_Exercise data_:
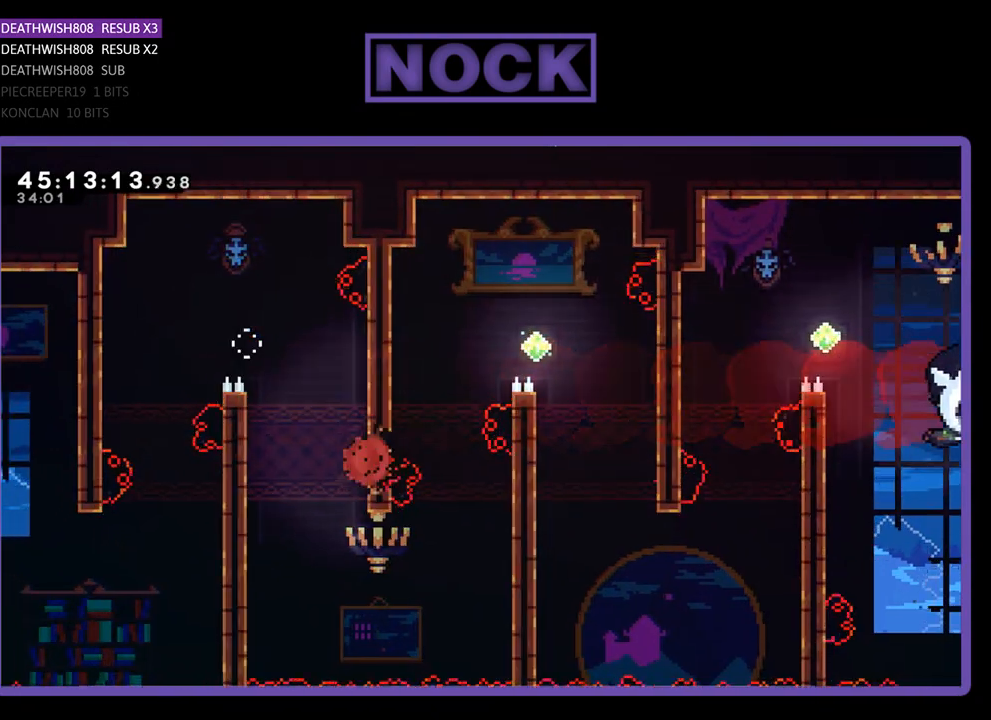
{"buttons": [], "events": []}
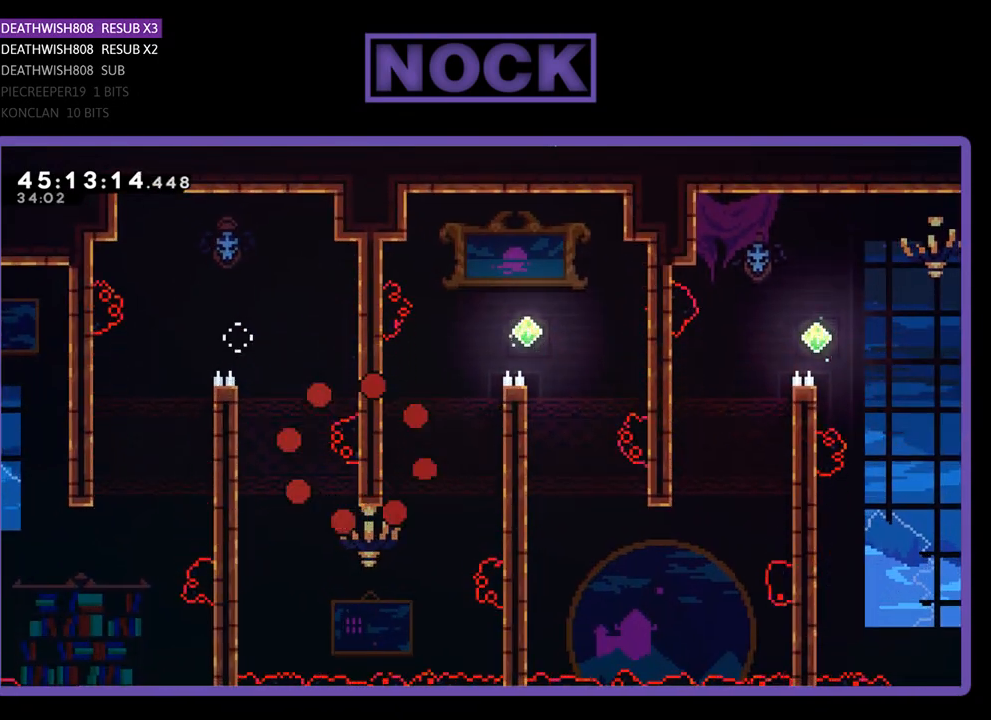
{"buttons": [], "events": []}
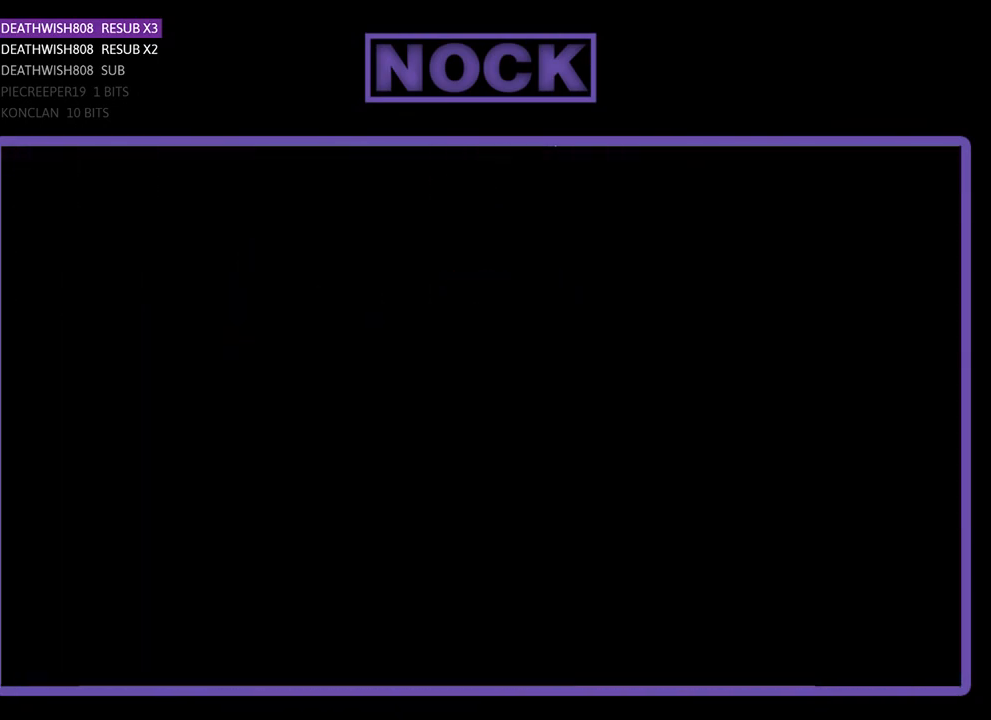
{"buttons": ["R2"], "events": [[133, "R2", "down"]]}
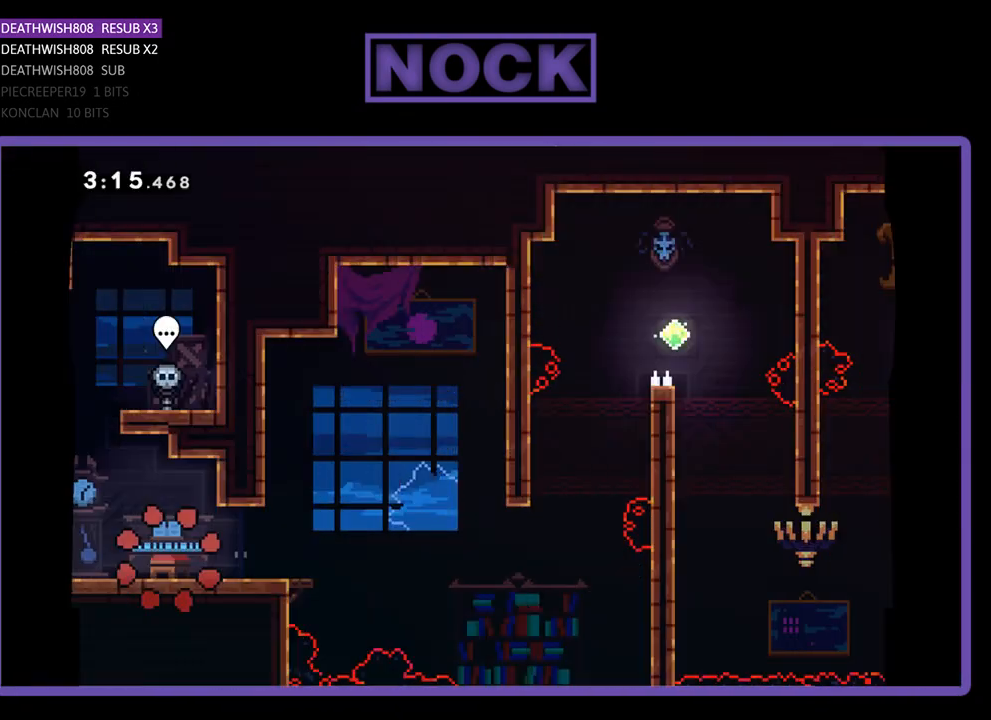
{"buttons": ["R2", "DPAD_RIGHT"], "events": [[167, "DPAD_RIGHT", "down"]]}
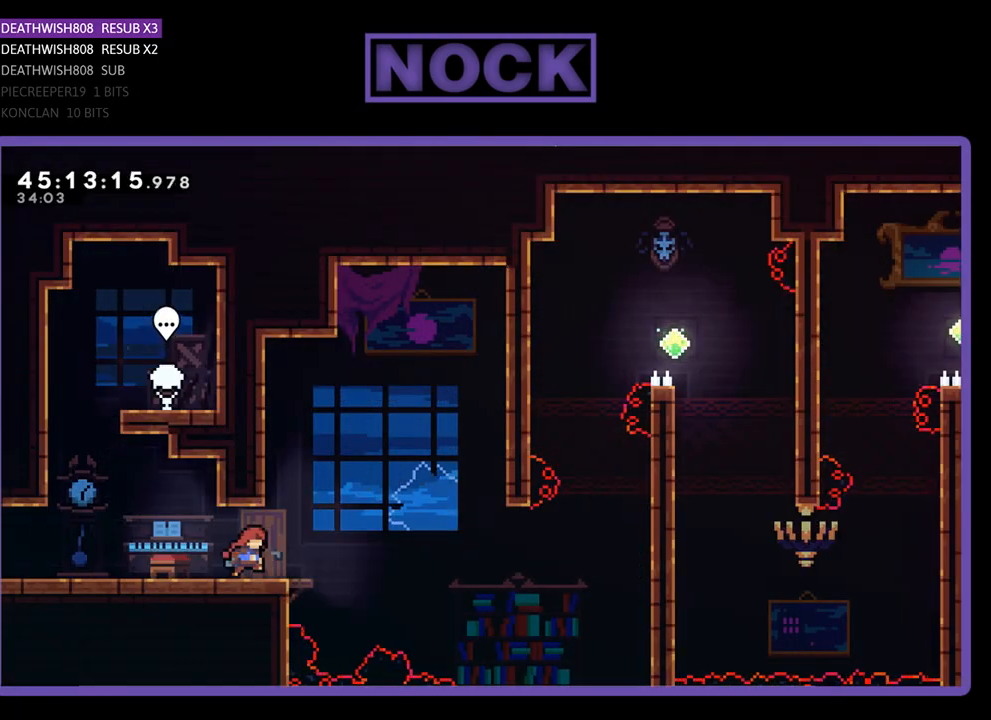
{"buttons": ["CROSS", "R2", "DPAD_RIGHT"], "events": [[233, "CROSS", "down"]]}
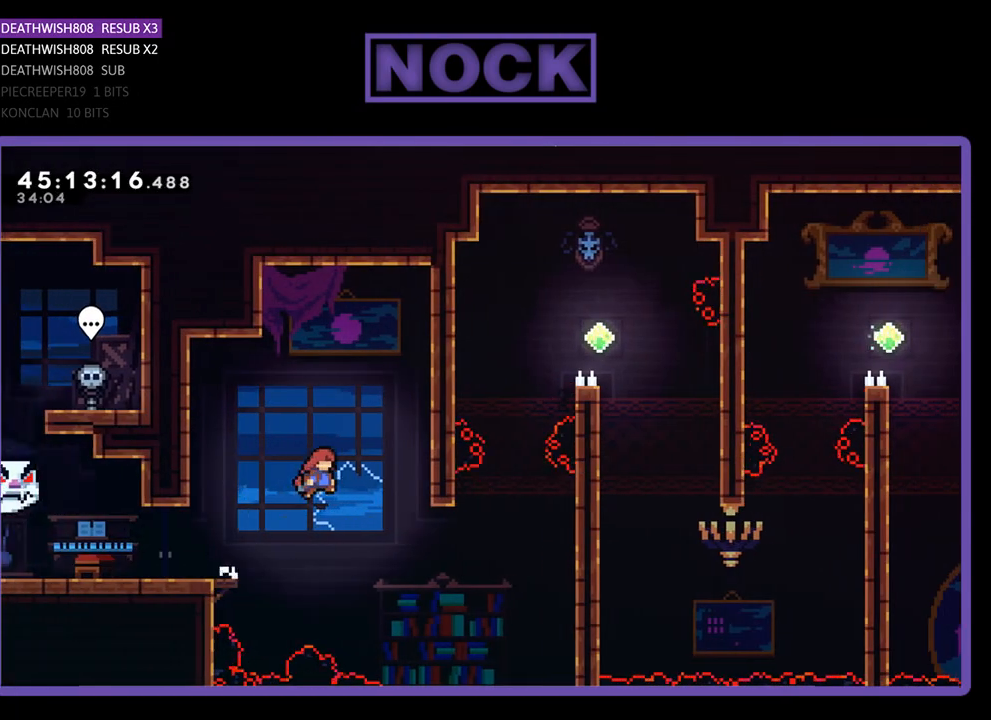
{"buttons": ["CIRCLE", "R2", "DPAD_UP", "DPAD_RIGHT"], "events": [[33, "DPAD_UP", "down"], [333, "CROSS", "up"], [400, "CIRCLE", "down"]]}
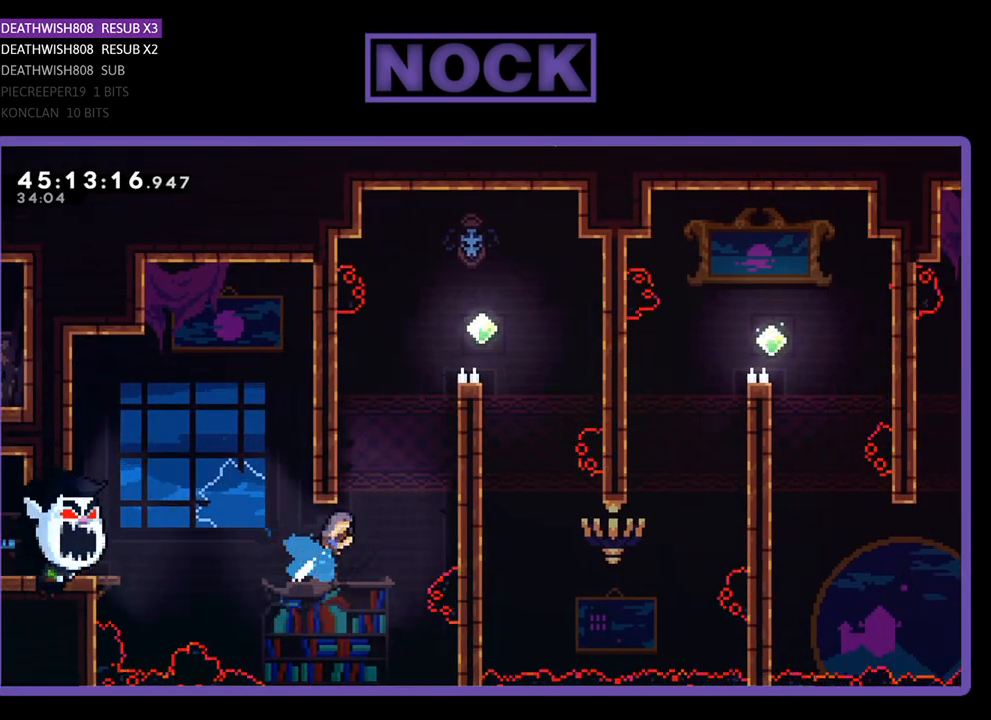
{"buttons": ["CROSS", "R2", "DPAD_UP", "DPAD_RIGHT"], "events": [[333, "CIRCLE", "up"], [400, "CROSS", "down"]]}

_Assignment_: Count the lines of the records that include the word "down". Give the number by itself.

_Your solution_: 5